I have an expression in Sympy (like

-M - n + x(n)

) and I would like to create a formal linear function, says f, and apply it to my expression, in order to get, after simplification:

-f(M) - f(n) + f(x(n))

Is it possible to tell sympy that a property such as linearity is verified?

A very hacky way to do it would be to apply the function f to every subexpression which is in a sum. For instance when given an expressions like the first one I gave, it would be nice to simply access the terms appearing in the sum (here it would be

[-M, -n , x(n)]

Then mapping f on the list and sum it to get what is expected.

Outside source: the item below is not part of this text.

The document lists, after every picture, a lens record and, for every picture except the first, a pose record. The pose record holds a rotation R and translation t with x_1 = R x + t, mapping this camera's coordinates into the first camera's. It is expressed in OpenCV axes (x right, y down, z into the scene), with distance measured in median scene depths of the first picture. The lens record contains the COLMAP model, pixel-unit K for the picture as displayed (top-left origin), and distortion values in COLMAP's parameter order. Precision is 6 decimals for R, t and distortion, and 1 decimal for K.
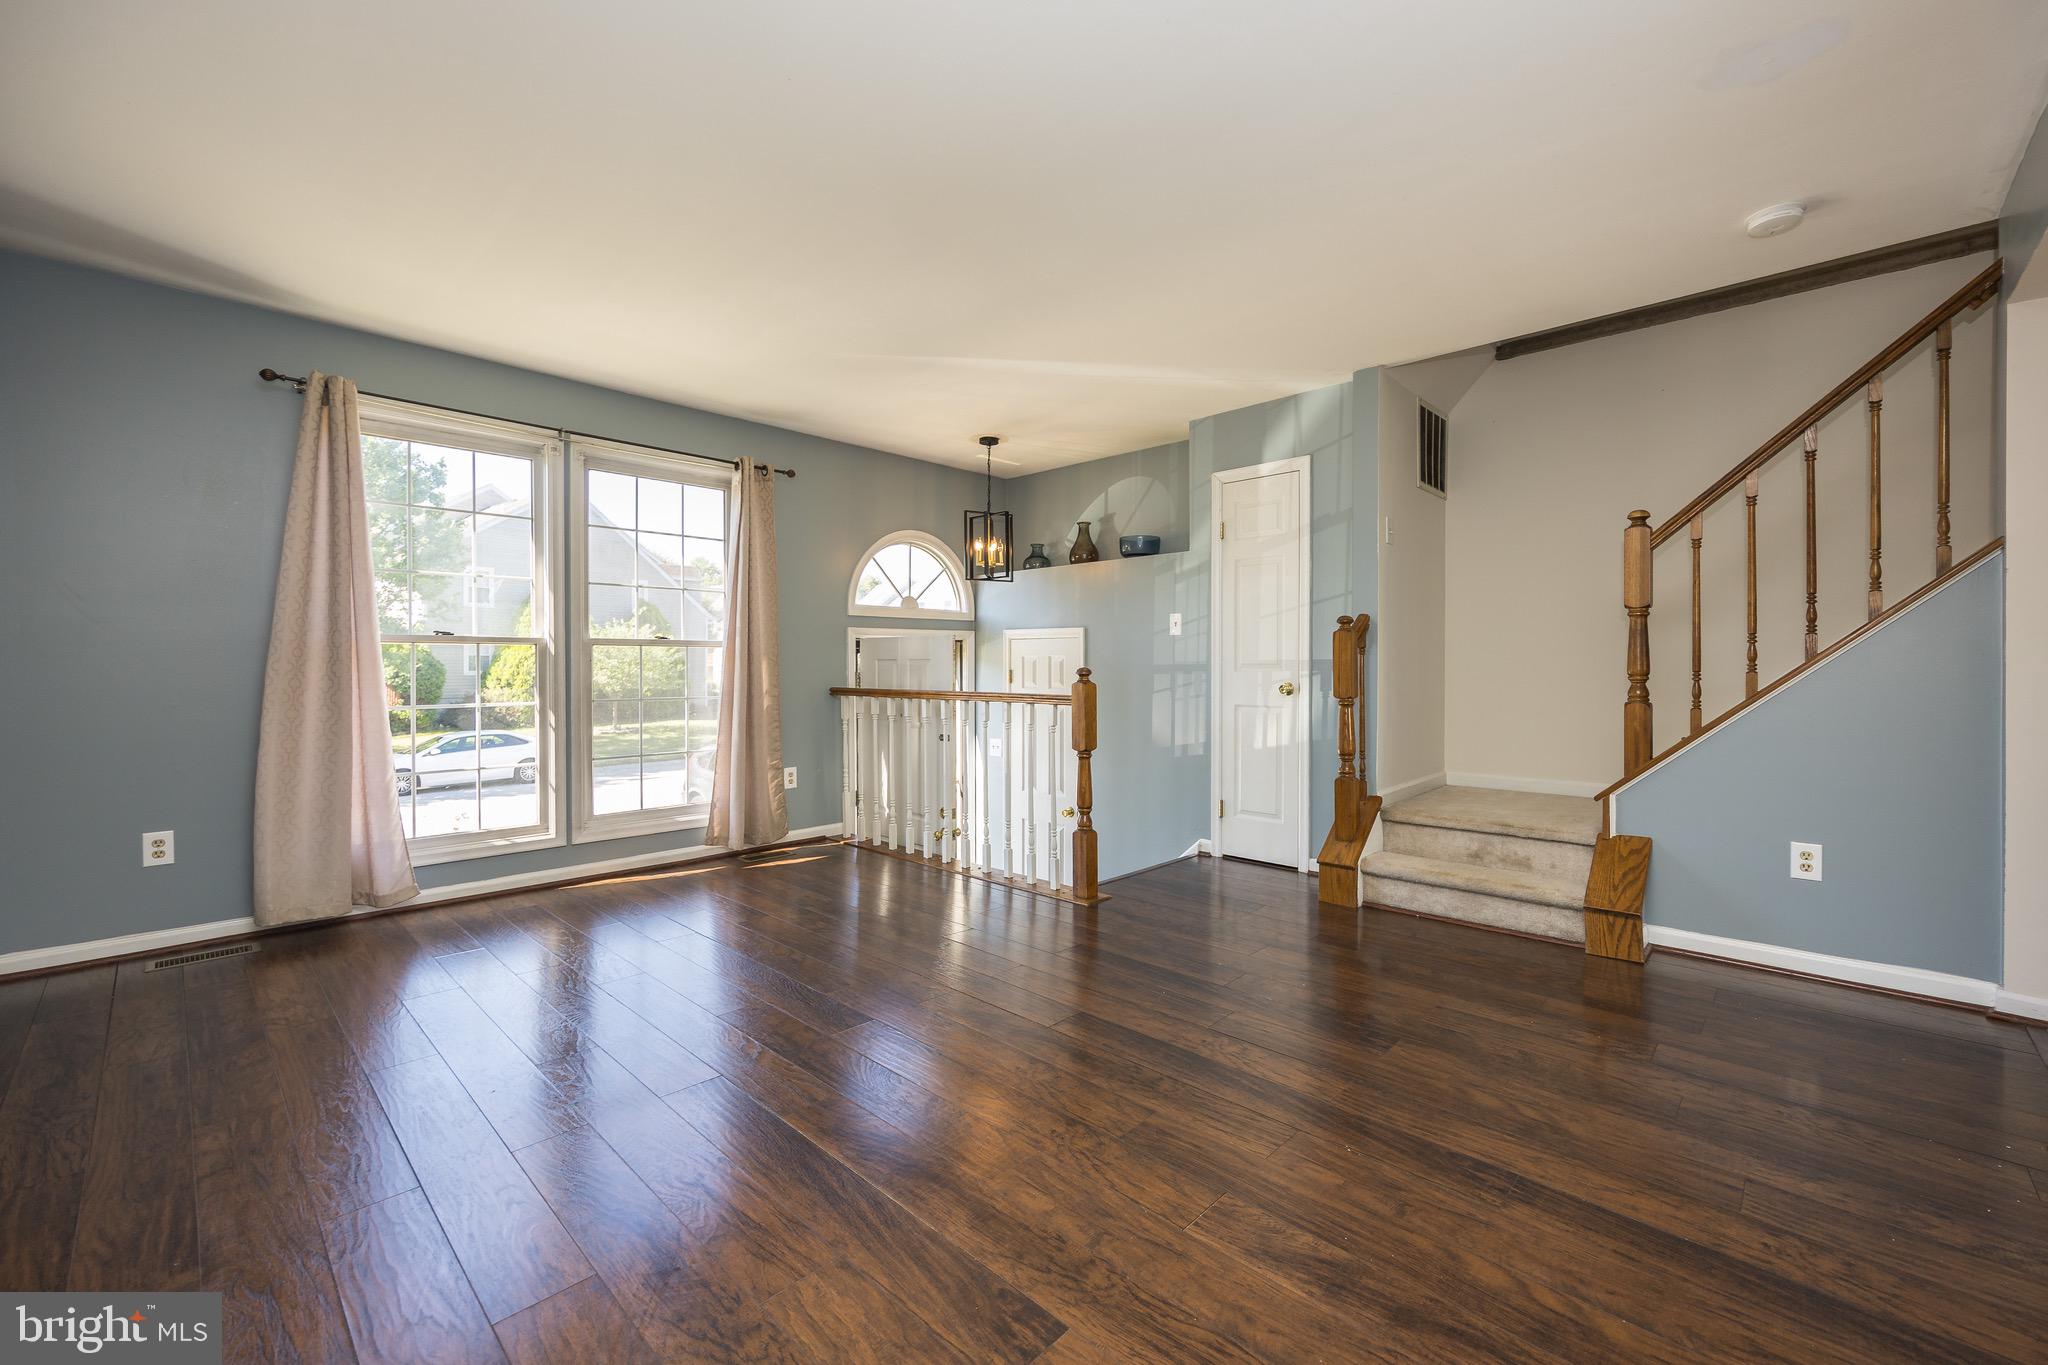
lens RADIAL K [[826.4, 0, 1024.0], [0, 826.4, 682.5], [0, 0, 1]] dist [0.000119, 0.000105]
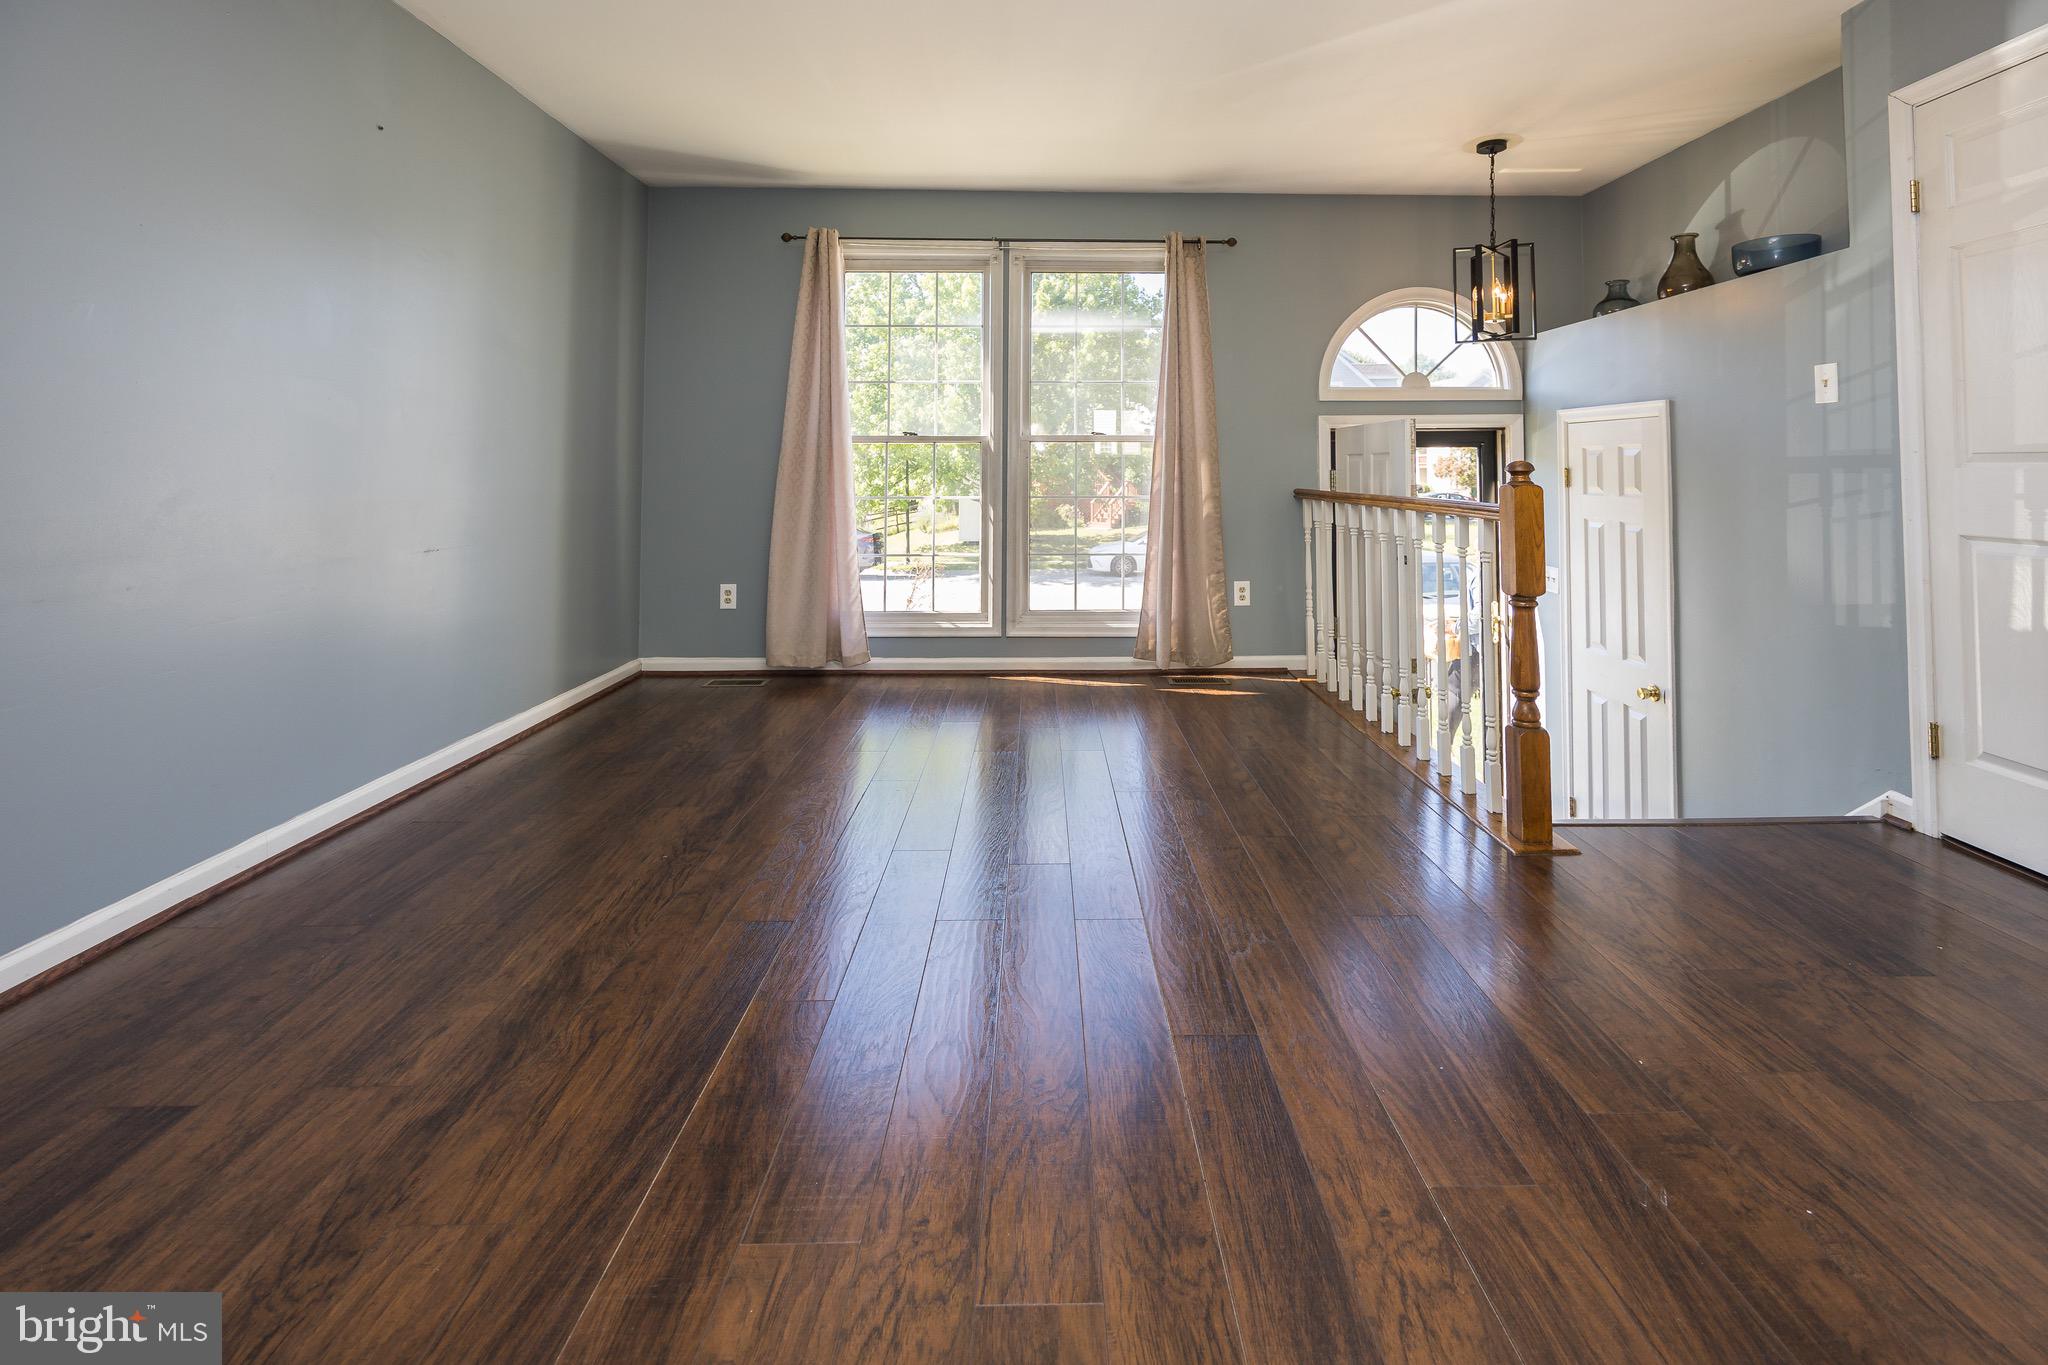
lens RADIAL K [[866.3, 0, 1060.3], [0, 866.3, 440.6], [0, 0, 1]] dist [-0.001316, 0.000177]
pose [[0.709037, -0.023581, -0.704777, 0.233767], [-0.013050, 0.998831, -0.046549, 0.001463], [0.705051, 0.042203, 0.707900, 0.238687]]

Is there an easy way to do so, or have I necessarily to go trough the syntactic tree of the expression ?

Answer 1

This works:

>>> x,f = map(Function, 'xf'); n,M = symbols('n,M'); expr = -M - n + x(n)
>>> Add(*[f(a) for a in Add.make_args(expr)])
f(-M) + f(-n) + f(x(n))

If you have an expression like f(n*(M + 1)) and you expand it you will get f(n*M + n). Can you tell SymPy to apply the function to the args of f's args? Yes:

>>> expr = f(n*(M + 1))
>>> expr.expand().replace(lambda x: x.func == f,
...         lambda x: Add(*[f(a) for a in Add.make_args(x.args[0])]))
f(n) + f(M*n)

If you call such a replacement linapp you can use it for any function that you want:

def linapp(expr, *f):
    return expr.expand().replace(
      lambda x: x.func in f,
      lambda x: Add(*[x.func(a) for a in Add.make_args(x.args[0])]))

>>> print(linapp(cos(x+y) + sin(x + y), cos, sin))
sin(x) + sin(y) + cos(x) + cos(y)

(Not saying that it's a true result, just that you can do it. And if you replace a variable with something else and you want to reapply the linearization, you can:

>>> linapp(_.subs(y, z + 1), cos)
sin(x) + sin(z + 1) + cos(x) + cos(z) + cos(1)